The maximum temperature soared to nearly 41 degrees Celsius from 32C 10 days ago. The Bangladesh Meteorological Department warned that there was no end in sight for the heat.
Scientists have said climate change is contributing to more frequent, severe, and longer heat waves during summer months.
Bangladesh could face power cuts for two more weeks, said Nasrul Hamid, minister of state for power, energy and mineral resources, as a fuel shortage sparked shutdowns of several power-generating units, including its biggest coal-fired plant.
“Due to the global energy crisis and the unprecedented surge in international currency markets, we are exposed to this unwanted load shedding,” Hamid said in a Facebook post.
This heatwave comes as the country already grapples with power cuts that have hurt its economy in recent months, including its crucial apparel sector that accounts for more than 80 per cent of its exports.
“The weather is unreasonably hot these days but the hours-long power cuts further add to our miseries,” said Mizanur Rahman, a shopkeeper in the capital Dhaka.
Residents were seeking medical attention due to the heat.
“We are getting many patients who have suffered heat-stroke or other heat-related problems,” said Shafiqul Islam, a physician in the northwestern part of the country.
Authorities have been encouraging residents to stay indoors and drink water, but the heatwave along with power cuts have also resulted in water shortages in many places.
“The water shortage and the heat are suffocating us,” said Mohammad Sultan, 52, a rickshaw puller.
“Not a leaf is moving anywhere. There’s no shade. It is becoming tough to pull a rickshaw. Very difficult!,” he said.
“I lost over 20 (chickens alone today) due to excessive heat. The electricity is going off for over two hours at a time. I can’t even sleep properly. I feel so helpless,” chicken seller Mohaamd Suman, 37, said.
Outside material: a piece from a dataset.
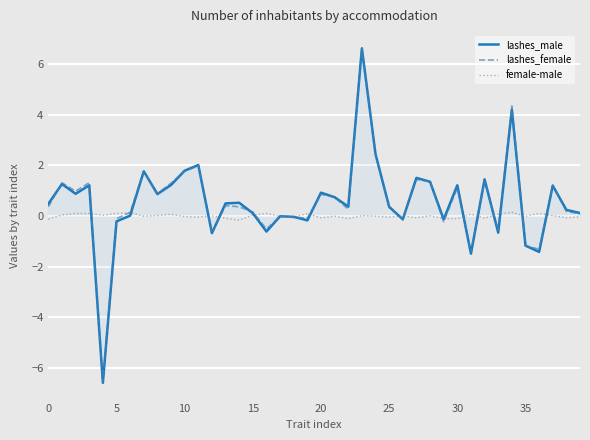

What is the highest value of the lashes_female series?

6.6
The power crunch could also disrupt summer clothes supplies for retailers such as Walmart, Gap Inc, H&M, VF Corp, Zara and American Eagle Outfitters, some of Bangladesh’s largest export customers.
The loss of exports will exacerbate issues around the country’s dollar reserves, which have plunged by nearly a third in the 12 months through April to a seven-year low, and limited its ability to pay for fuel imports.
“I am deeply sorry for your suffering. I also want to assure you this situation is temporary. We will be back in good condition very soon,” Hamid, the state power official, said.